Ryanair’s Stephen McNamara said: “We have had an issue with the £5 fee since it started. It is a significant fee and we do not believe it should continue.”

It is the second blow for the airport in as many weeks, after Air Southwest announced that it is pulling out of its route to London Gatwick from the end of January.



  1. This is all very curious. For a start, Newquay airport has been charging the £5 tax for several years now and Ryanair has continued to operate from there. I suspect the decision is either financial or customer numbers are indeed down for this route and that the £5 tax is simply being used as an excuse.

    Also, I have used this route personally for the last four years for family holidays and something very strange happened this year. I booked as soon as the flights went on sale (as I have always done previously) on the 10th November. Despite Ryanair publicising an increase of 10% on last years prices, I paid over double for the Newquay-Alicante route compared to 2010 prices. This makes the £5 airport tax pale into insignificance.

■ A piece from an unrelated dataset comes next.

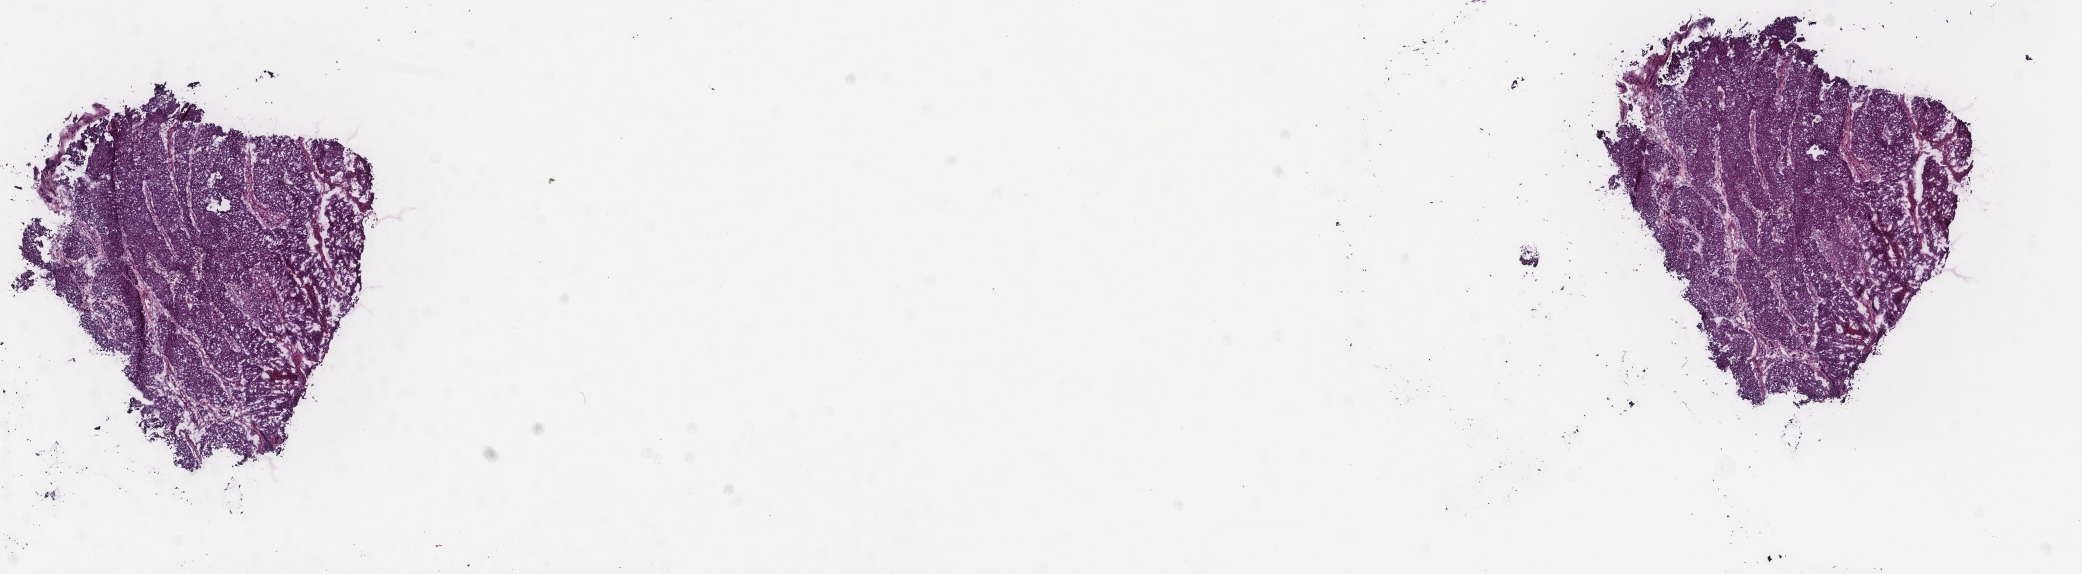
Whole-slide histology image, Hematoxylin and eosin (H&E) stained, shown as a low-resolution overview of the whole scanned area (about 16.5 x 4.6 mm, slide scanned at 40x). Frozen section from the top of the tissue portion. Bladder, primary tumour sample. Patient: male, age at initial diagnosis 85 years. Histologic grade: high grade. Composition of this section per pathologist review: tumour cells 78%, tumour nuclei 90%, normal cells 0%, stromal cells 17%, necrosis 5%. Infiltration values recorded for this section: lymphocyte infiltration 2%, monocyte infiltration 1%, neutrophil infiltration 0%.
AJCC pathologic stage: IV (6th edition). Pathologic diagnosis: Transitional cell carcinoma (lateral wall of bladder). Lymph nodes positive (case pathology): 2 of 18 examined.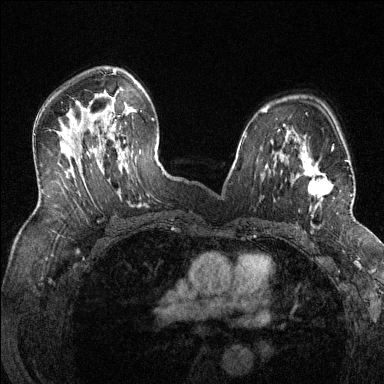
Breast MRI (dynamic contrast-enhanced), one axial slice. Position 85 of 144 along the scan axis. Dynamic contrast-enhanced series, time point 2 of 6 at this slice position (early post-contrast). 1.5 T. TE 1.7 ms, TR 4.6 ms. 1.2 mm slice thickness. 384 × 384 image matrix, field of view 320 × 320 mm. Female patient.
Outlined on this slice (semi-automatically segmented with operator editing):
- enhancing-tissue mask used for the functional tumour volume (all voxels passing the contrast-enhancement thresholds inside the analysis volume; usually the tumour): bounding box [x1, y1, x2, y2] px = [303, 146, 352, 217]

    Six weeks later, I then received an email from Ryanair (on 23rd December) informing me that they had cancelled this route and that I could apply for a refund or have my tickets converted by them (free of charge) to fly from either Bristol or Bournemouth. I did a bit of investigating and found that Bristol would indeed be about the same price but the flight times were awkward (6.30am flight out with 3kids isn’t a fun start to a holiday). Bouremouth had much better flight times and the cost for my whole family’s flights were HALF PRICE. So I requested a refund for the Newquay flights, rebooked the Bournemouth flights and waited to pocket the difference. And waited. And waited. And I’m still waiting for my refund.

    The original email said it would take 5-10 days to process my refund and another 5-7 days for my bank to process it into my account. I thought that sucked a bit, especially with all the bank holidays over the christmas period. But I guess Ryanair and the banks need the money in their accounts more than I do huh?

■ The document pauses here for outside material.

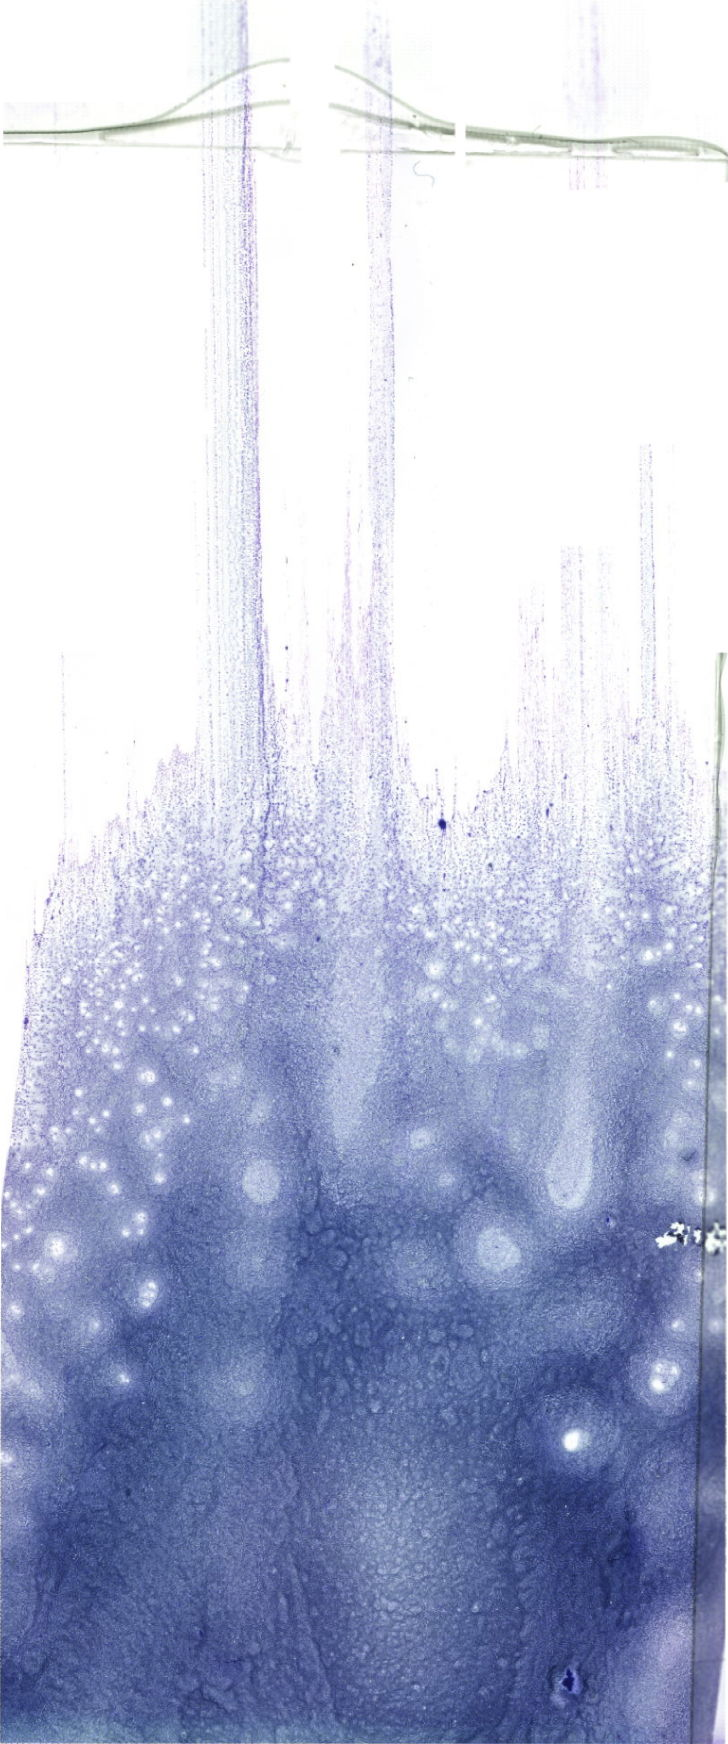
Whole-slide image of a May-Grünwald–Giemsa-stained bone marrow aspirate smear — shown as a low-resolution overview of the whole scanned area (about 20.6 x 49.4 mm). Male patient.
Diagnosis: B Acute Lymphoblastic Leukemia.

    I then received another email on 29th December saying that due to bad weather and lots of cancellations it was now going to take 28 days to process my refund!

    Now I was hacked off. 28days to process an electronic refund? No way. So I responded to Ryanair’s email pointing out that according to regulation EC 261/2004 (Article 8) I was entitled to a full refund within 7 days. Ryanair didn’t reply. So I followed it up on the 7th January. Ryanair didn’t respond. I spent twenty minutes in a telephone queue on 11th January (at a cost of 10p a minute) and got nowhere. I finally got through to them today (after another 5mins on the phone) and they claim that they processed my refund yesterday. So by my estimation the money might be in my account some time in the next two weeks.

    In summary; blaming the £5 airport tax sounds like an excuse. Why did they sell flights for six weeks then cancel the route? Why does it take 28days to process an electronic refund? Why have their prices increased 100% yet they claim it is only 10%? And why is this story only released to media today (18th January) when they clearly knew on 23rd December, if not earlier?